Global equities continued to trend higher in August, with the MSCI World index rising 2.7%. Emerging market equities marginally outperformed developed markets, while Europe and the UK were up around 2%. Best performing sectors were communication services and technology up 3.9% and 3.8% respectively while the laggards were more cyclical sectors such as energy and materials down 0.9% and 1.8%.
In the bond markets the US 10yr government bond yields marginally increased from 1.17% to 1.30%. While US corporate credit spreads (the difference between the yield on a corporate bond and a government bond) compressed to around 0.9%.
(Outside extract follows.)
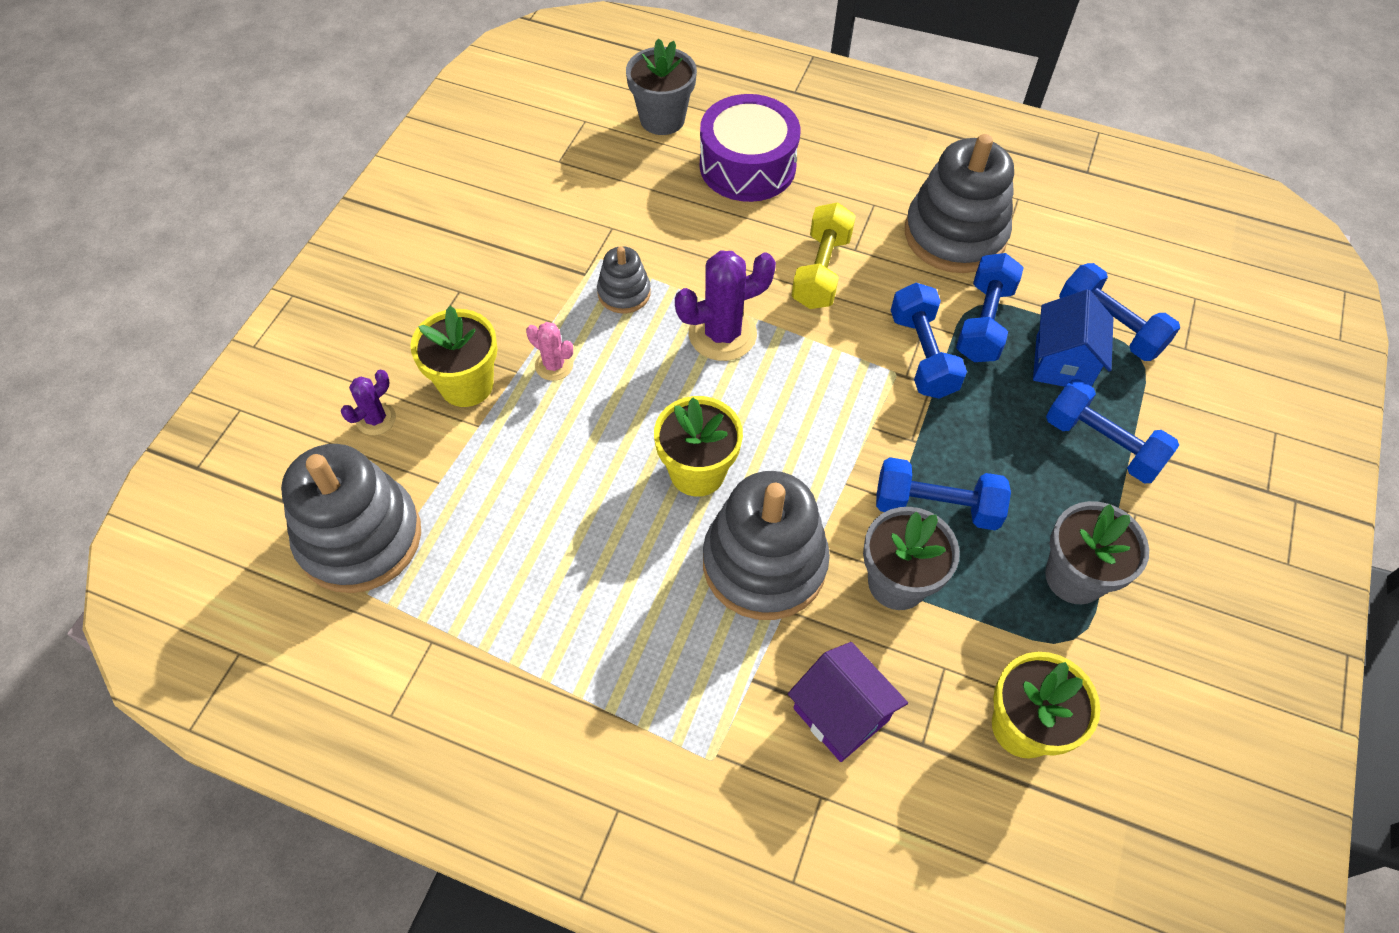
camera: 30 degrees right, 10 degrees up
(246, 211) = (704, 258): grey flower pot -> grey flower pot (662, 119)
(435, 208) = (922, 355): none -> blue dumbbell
Cable – GBP/USD, had a volatile month reaching a low of 1.36 before the GBP appreciated back up to 1.375. Brent crude oil dropped to $71 on average over the month down from $75 in the previous month.
Geopolitically, the swift and distressing takeover of Afghanistan by the Taliban after the US withdrew their forces, was poorly received globally. Furthermore, a Kabul airport terrorist attack which inflicted casualties for the US army heaped pressure domestically on Joe Biden’s strategy and his popularity.
On the US macro front, at the Jackson Hole Symposium, Fed-Chair Jerome Powell took a step towards dialling down the monetary stimulus citing the $120bn monthly monetary stimulus packages would be scaled back this year. The Federal Reserve (Fed) saw substantial progress on its two main goals of average 2% inflation and maximum employment with the first goal met and clear progress on the second expressing a need for strong jobs data to continue.
In the UK, the Bank of England also took a similarly hawkish step forward at its July meeting, raising its inflation expectations and dropping its forecast for higher unemployment. The UK is expected to be one of the fastest growing economies in 2021 with growth projected at around 6.5%.